Dissertations and Theses

Date of Award


Document Type



International Relations

First Advisor

Jean Krasno


Russia, gender-based violence, human trafficking


Gender-based violence can take various forms – physical, sexual, psychological, and economic. Violence against women is a global public health problem and not only violates human rights, but also hampers productivity, reduces human capital, and undermines economic growth. Since the collapse of the Soviet Union in 1991, human trafficking for sexual exploitation and domestic violence have become a significant problem in post-communist countries. The fall of the Soviet Union also shaped national gender policies in post-communist countries. Despite the common challenges they face, success in implementing anti-trafficking procedures and measures against domestic violence varies from country to country.

According to the U.S. Department of State annual reports, Russia has been recognized as a country with an extremely low level of government effort to eliminate human trafficking since 2005. In June 2013, Russia was downgraded to the lowest possible Tier 3 ranking, which means that it might be subjected to certain sanctions. Russia is identified as a country of origin, transit, and destination for both victims of sex and labor trafficking. On the contrary, the Czech Republic has been ranked in Tier 1 before 2011 and again for three years in a row since 2012 which is a rare high ranking for a former post-communist country.

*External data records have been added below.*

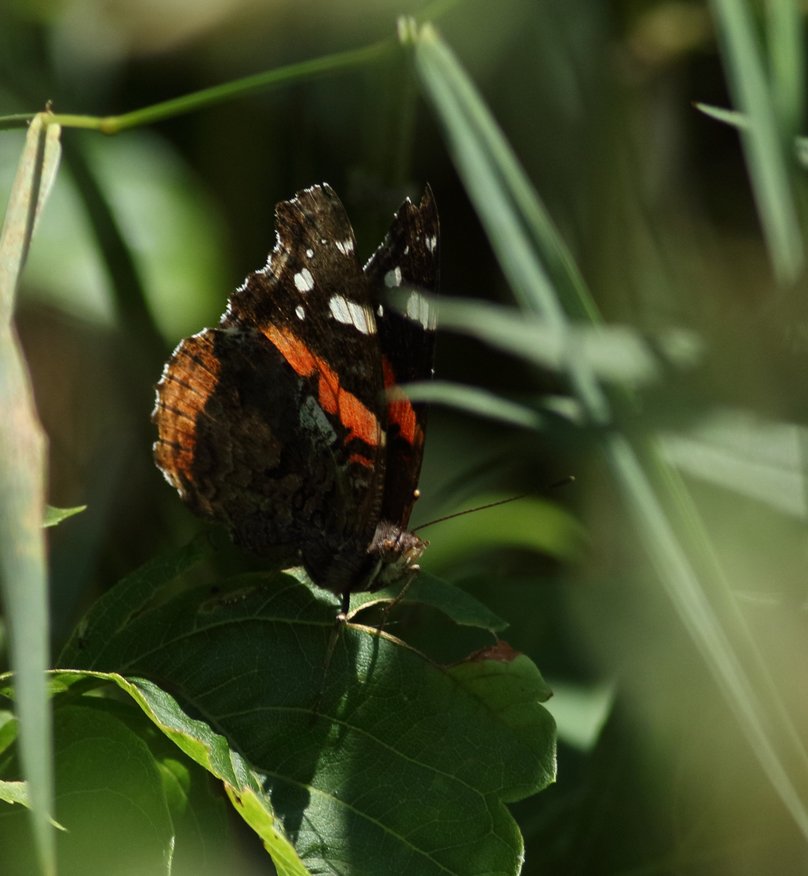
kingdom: Animalia
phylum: Arthropoda
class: Insecta
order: Lepidoptera
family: Nymphalidae
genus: Vanessa
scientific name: Vanessa atalanta
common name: Red Admiral
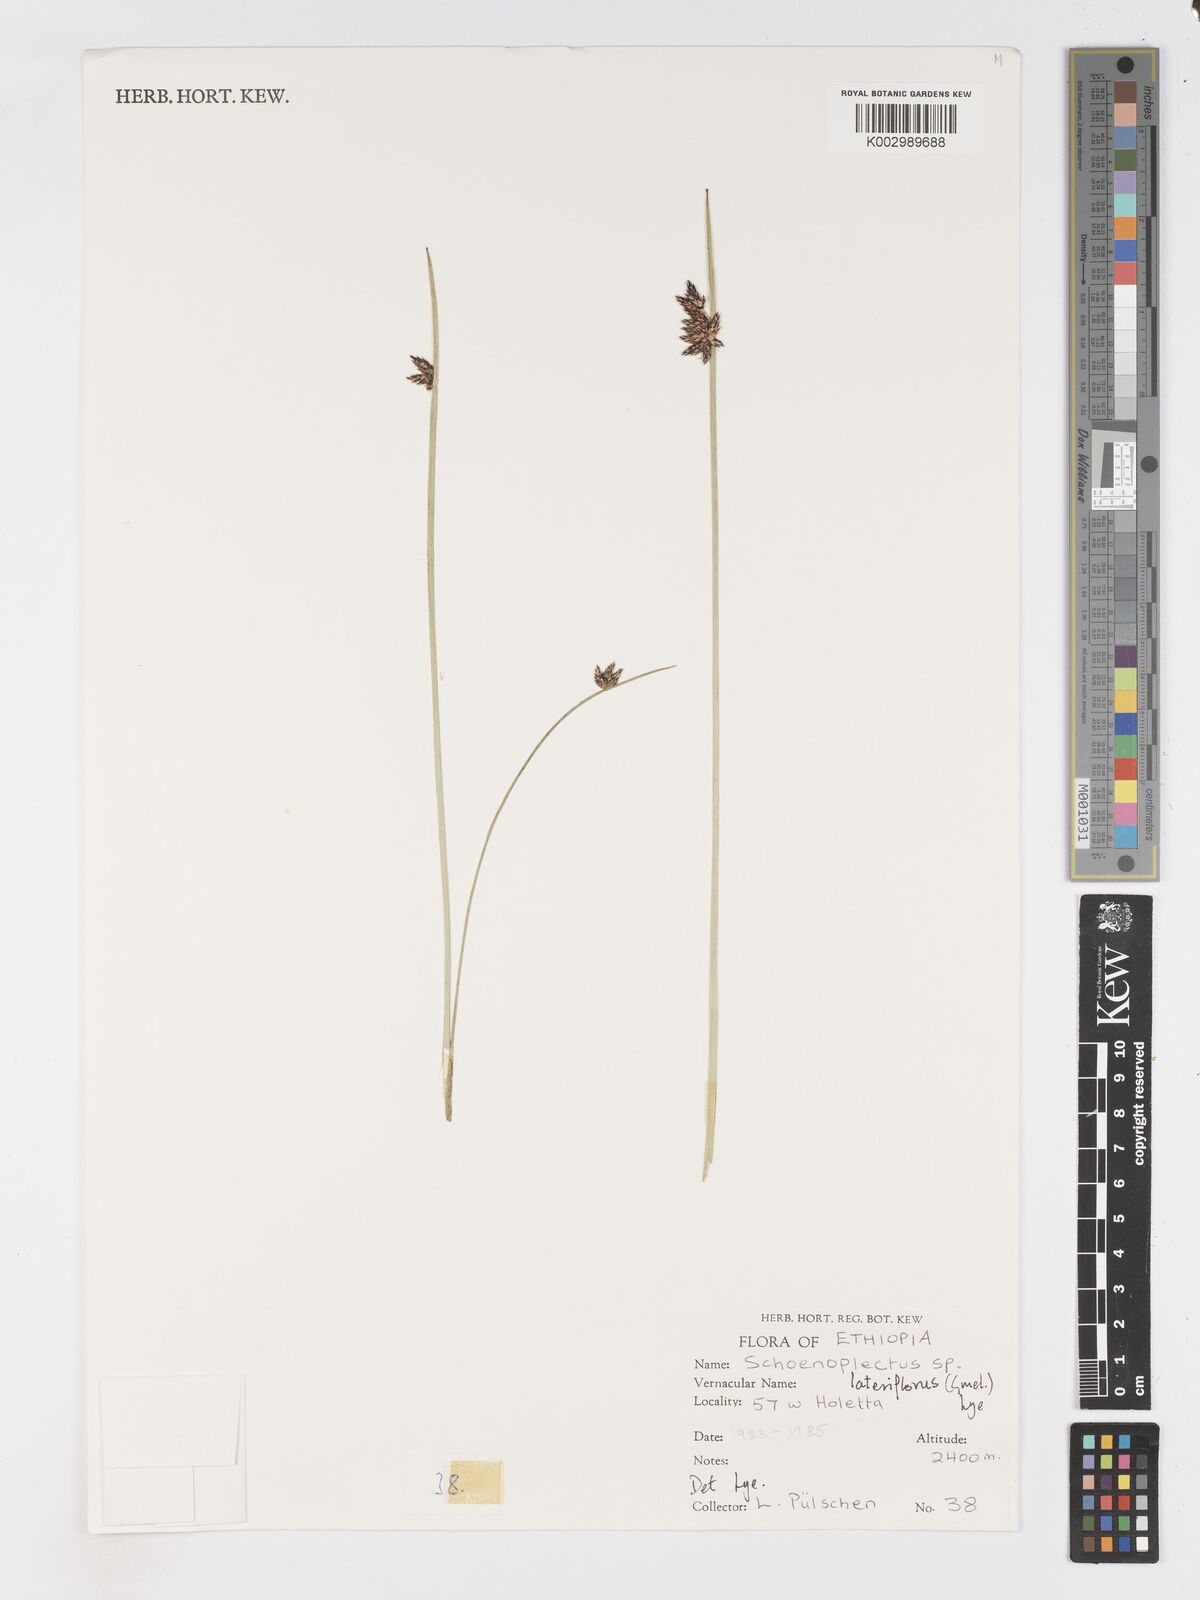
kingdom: Plantae
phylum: Tracheophyta
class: Liliopsida
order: Poales
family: Cyperaceae
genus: Schoenoplectus
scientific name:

Annually over fourteen thousand women in Russia are murdered by their current or former intimate partners. It literally means that every two hours three women in Russia die because of domestic violence. Despite alarming statistics, federal legislation to combat domestic violence is lacking in Russia. In a contrast, the Czech government introduced a comprehensive multilevel mechanism of protection of victims of domestic violence. Through comparison of policies against human trafficking and domestic violence in Russia and the Czech Republic, I attempt to evaluate recognition of gender-based violence and a strategy for fighting it in selected countries.